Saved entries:

↓

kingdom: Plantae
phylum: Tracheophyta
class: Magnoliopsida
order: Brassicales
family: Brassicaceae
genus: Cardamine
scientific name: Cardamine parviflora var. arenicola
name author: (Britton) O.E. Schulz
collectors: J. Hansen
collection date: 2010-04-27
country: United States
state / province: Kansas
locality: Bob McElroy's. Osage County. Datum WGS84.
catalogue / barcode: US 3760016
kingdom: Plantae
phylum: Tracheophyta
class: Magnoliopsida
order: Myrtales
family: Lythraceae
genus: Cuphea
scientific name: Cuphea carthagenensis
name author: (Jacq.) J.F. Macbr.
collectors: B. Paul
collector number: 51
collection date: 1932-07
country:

↑

WHAT IS ASKED
Copy every line of the material above without changing a single character.

REPLY
kingdom: Plantae
phylum: Tracheophyta
class: Magnoliopsida
order: Brassicales
family: Brassicaceae
genus: Cardamine
scientific name: Cardamine parviflora var. arenicola
name author: (Britton) O.E. Schulz
collectors: J. Hansen
collection date: 2010-04-27
country: United States
state / province: Kansas
locality: Bob McElroy's. Osage County. Datum WGS84.
catalogue / barcode: US 3760016
kingdom: Plantae
phylum: Tracheophyta
class: Magnoliopsida
order: Myrtales
family: Lythraceae
genus: Cuphea
scientific name: Cuphea carthagenensis
name author: (Jacq.) J.F. Macbr.
collectors: B. Paul
collector number: 51
collection date: 1932-07
country:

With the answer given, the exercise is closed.